SELECTION:
--- Start ---
Alert checker procedures are scheduled independently of the data collector procedures. They read current data from the original system tables and views, not from the measurement history tables. After reading the data, the alert checker procedures evaluate the configured alert conditions. If an alert condition is fulfilled, a corresponding alert is written to the alert tables. From there, it can be accessed by monitoring tools that display the alert. It is also possible to have email notifications sent to administrators if an alert condition is fulfilled. Depending on the severity level of the alert, summary emails are sent at the appropriate frequency (hourly, every 6 hours, or daily). You can also trigger alert checker procedures directly from monitoring tools (for example, SAP HANA cockpit).

Data Management in the Statistics Service

The following mechanisms exist to manage the volume of data collected and generated by the statistics service:

  • Configurable data retention period

    The data collected by the data collectors of the statistics service is deleted after a default number of days. The majority of collectors have a default retention period of 42 days. For a list of those collectors that have a different default retention period, execute the following statement:

    Code Snippet
    1
    SELECT o.name, s.retention_days_default FROM _SYS_STATISTICS.STATISTICS_SCHEDULE s, _SYS_STATISTICS.STATISTICS_OBJECTS o WHERE s.id = o.id AND o.type = 'Collector'and s.retention_days_default != 42 order by 1;

    You can change the retention period of individual data collectors with the following SQL statement:

    Code Snippet
    1
    UPDATE _SYS_STATISTICS.STATISTICS_SCHEDULE set RETENTION_DAYS_CURRENT=<retention_period_in_days> where ID=<ID_of_data_collector>;

    Note

    To determine the IDs of data collectors execute the statement:

    Code snippet
    SELECT * from _SYS_STATISTICS.STATISTICS_OBJECTS where type = 'Collector';
    Expand

    Alert data in the _SYS_STATISTICS.STATISTICS_ALERTS table is also deleted by default after 42 days. You can change this retention period with the following statement:

    Code Snippet
    1
    UPDATE _SYS_STATISTICS.STATISTICS_SCHEDULE set RETENTION_DAYS_CURRENT=<retention_period_in_days> where ID=6002;

  • Maximum number of alerts

    By default, the number of alerts in the system (that is, rows in the table _SYS_STATISTICS.STATISTICS_ALERTS_BASE) cannot exceed 1,000,000. If this number is exceeded, the system starts deleting rows in increments of 10 percent, until the number of alerts is below the maximum.

    To change the maximum number of alerts permitted, add a row with the key internal.alerts.maxrows and the new maximum value to the table _SYS_STATISTICS"."STATISTICS_PROPERTIES.
--- End ---
DATASET:
--- Start ---
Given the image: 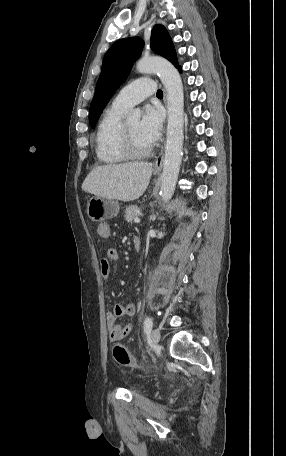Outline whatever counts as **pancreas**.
Instances as JSON below:
<instances>
[{
  "label": "pancreas",
  "instance_id": "cf45deb5",
  "mask_svg": "<svg viewBox=\"0 0 286 456\" xmlns=\"http://www.w3.org/2000/svg\"><path fill=\"white\" fill-rule=\"evenodd\" d=\"M140 213V209L136 205H131L125 210V220L132 223L133 219Z\"/></svg>",
  "mask_w": 286,
  "mask_h": 456
}]
</instances>
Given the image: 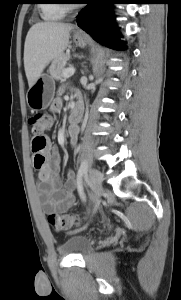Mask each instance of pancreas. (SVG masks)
--- End ---
EXERCISE INSTRUCTIONS:
1 > Retype the stretch of the statistics service passage above from "By default, the" through "below the maximum.".
2 > Extend the passage on alert checking and data management in the statistics service past its final sentence.

RESULTS IN ORDER:
1 >
By default, the number of alerts in the system (that is, rows in the table _SYS_STATISTICS.STATISTICS_ALERTS_BASE) cannot exceed 1,000,000. If this number is exceeded, the system starts deleting rows in increments of 10 percent, until the number of alerts is below the maximum.

2 >
    Code Snippet
    1
    INSERT INTO _SYS_STATISTICS.STATISTICS_PROPERTIES VALUES ('internal.alerts.maxrows', 500000);

Statistics Service in Multitenant Database Containers

In multiple-container systems, the statistics service runs as an embedded process in the (master) index server of every tenant database. Every database has its own _SYS_STATISTICS schema.

Monitoring tools such as the SAP HANA cockpit allow administrators in the system database to access certain alerts occurring in individual tenant databases. However, this access is restricted to alerts that identify situations with a potentially system-wide impact, for example, the physical memory on a host is running out. Alerts that expose data in the tenant database (for example, table names) are not visible to the system administrator in the system database.

Alert Definition

In the Alert Definitions application, you have an overview of all the available SAP HANA alerts. When you select an alert, you can set up email notifications and edit the properties for the selected alert. Optionally, use the Apply to other databases button to apply the alert definition to multiple databases. In the Select Databases dialog box, choose the target databases from the list, and select OK. If you have fixed the problem, or adjusted the threshold values to fit your situation, then you can start an alert checker run outside the default schedule by choosing the Check Now button. This rechecks the alert conditions and, depending on the situation, confirms the alert or triggers the alert again.

With the Configure Email feature, you can specify the email sender, SMTP server, SMTP port, and default recipients. After the email notification is set up, the SAP HANA database system sends notification emails to the default recipients whenever this alert occurs. To add a recipient specifically for an alert, use the Edit button.

Note

Add a recipient specifically for an alert definition, the default recipients will no longer receive alerts.

Configuring Alerts

In the Configure Alerts app you can configure the following:

  • Change the threshold values that trigger alerts of different priorities.

  • Set up email notifications so that specific people are informed when alerts are issued.

You can also perform the following actions on alert checkers:

  • Run alert checkers on a once-off basis regardless of their configured schedule or status.

  • Switch alert checkers on or off.

Alert Checker Details

When you select an alert checker Alert Configuration, detailed information about the alert checker and its configuration is displayed on the right.

You can view the following detailed information about an alert checker:

DetailDescription
Header informationThe name of the alert checker, its status, and the last time it ran.
DescriptionA description of what the alert checker does, for example, what performance indicator it measures or what setting it verifies.
Alert Checker IDThe unique ID of the alert checker.
CategoryThe category of the alert checker.

Alert checkers are grouped into categories, for example, those related to memory usage, those related to transaction management, and so on.

Threshold Values for Prioritized AlertingThe values that trigger high, medium, low, and information alerts issued by the alert checker.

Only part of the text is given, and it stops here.